Le donne partono senz’altro svantaggiate in casi di aggressioni per un ovvia ed ineliminabile disparità fisica rispetto agli uomini; sarà politically incorrect, ma disconoscere questo dato di realtà è pericoloso e ingannevole. D’altra parte prima e ben più frequentemente di conclamate aggressioni fisiche o violenze, le donne sono ordinariamente vittime di prevaricazioni, aggressioni verbali, discriminazioni e violenze di tipo psicologico che non chiamano subito in campo una diretta disparità fisica, ma da cui molte stentano comunque a mettere in atto comportamenti di autodifesa. L’autodifesa femminile non è soltanto fisica, ma è prima di tutto psicologica (Marina Valcarenghi, L’aggressività femminile, Mondadori, 2008).

 

Aggressività femminile e autodifesa

L’identità femminile è ancora oggi ingombrata dai residui di quello che M. Cristina Balducci definisce nel suo libro Il velo e il coltello. L'aggressività femminile tra cura e cultura (Vivarium, 2006) un “postulato granitico e millenario” ovvero l’identificazione della donna con stereotipi di accudimento, passività e remissività epurati da qualunque componente di aggressività, combattività e assertività. L’aggressività è invece una componente inalienabile anche della psicologia femminile, non si identifica con prevaricazione o violenza, ma rappresenta il motore per far valere le proprie idee, perseguire i propri obiettivi con determinazione e far rispettare assertivamente i propri confini e i propri diritti non “abbozzando” alle avances inopportune di un collega di lavoro, a minacce o a commenti rabbiosi di un partner svalutante: questi sono già atti di violenza.

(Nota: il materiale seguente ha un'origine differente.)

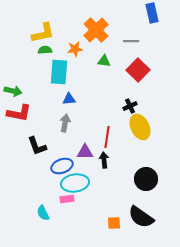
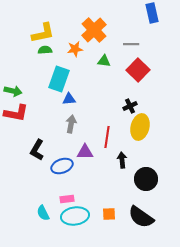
orange cross: moved 2 px left
gray line: moved 3 px down
cyan rectangle: moved 7 px down; rotated 15 degrees clockwise
red L-shape: moved 3 px left
gray arrow: moved 6 px right, 1 px down
yellow ellipse: rotated 40 degrees clockwise
black L-shape: moved 4 px down; rotated 50 degrees clockwise
black arrow: moved 18 px right
cyan ellipse: moved 33 px down
orange square: moved 5 px left, 9 px up
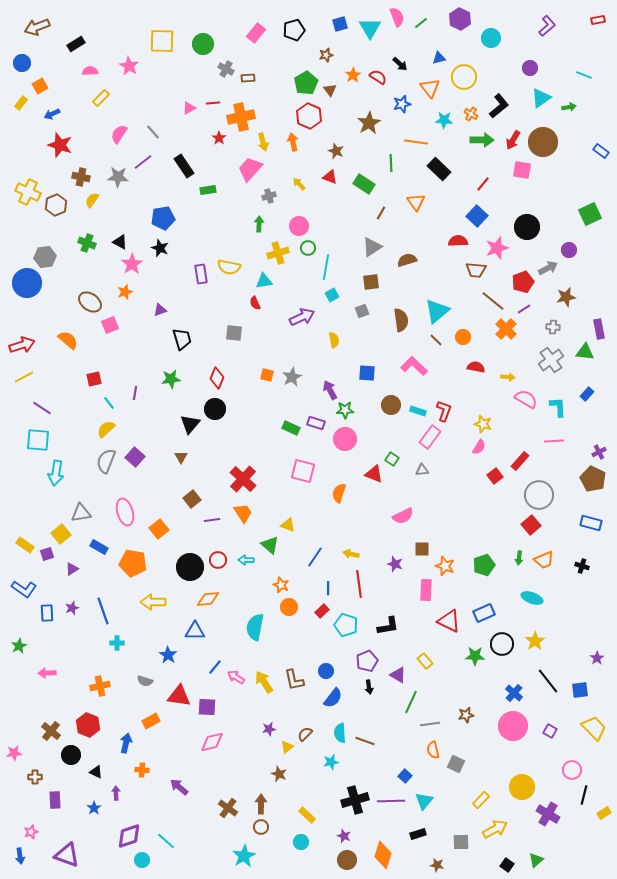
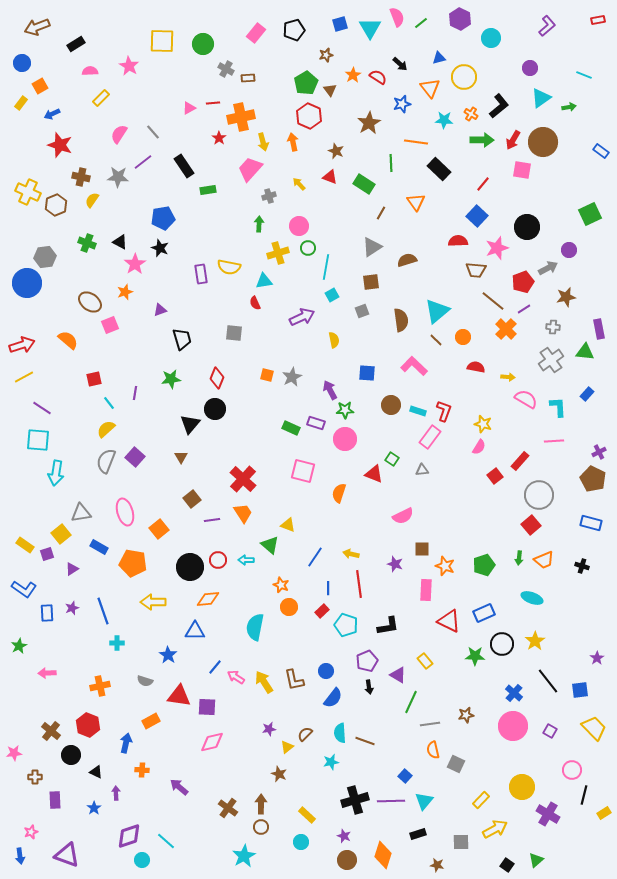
pink star at (132, 264): moved 3 px right
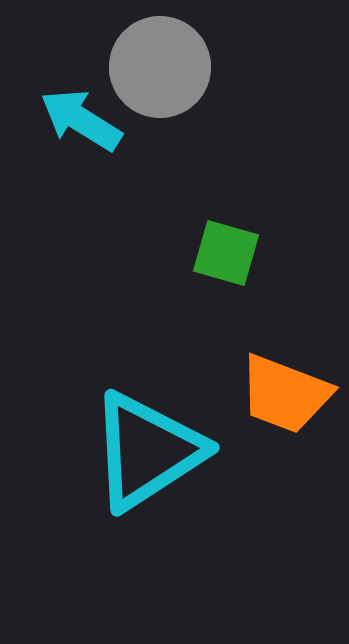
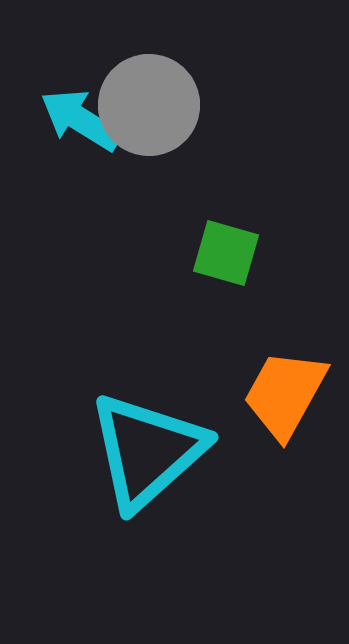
gray circle: moved 11 px left, 38 px down
orange trapezoid: rotated 98 degrees clockwise
cyan triangle: rotated 9 degrees counterclockwise
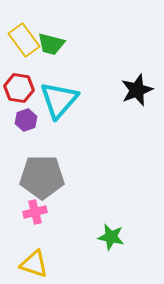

Il primo passo nella psicologia dell’autodifesa femminile è la prevenzione, per attuarla è fondamentale non solo riconoscersi vulnerabili fisicamente, ma anche degne di rispetto e in diritto di tutelare i propri confini sia fisici che psicologici. Senza questa premessa anche le arti marziali più sofisticate saranno di dubbia efficacia.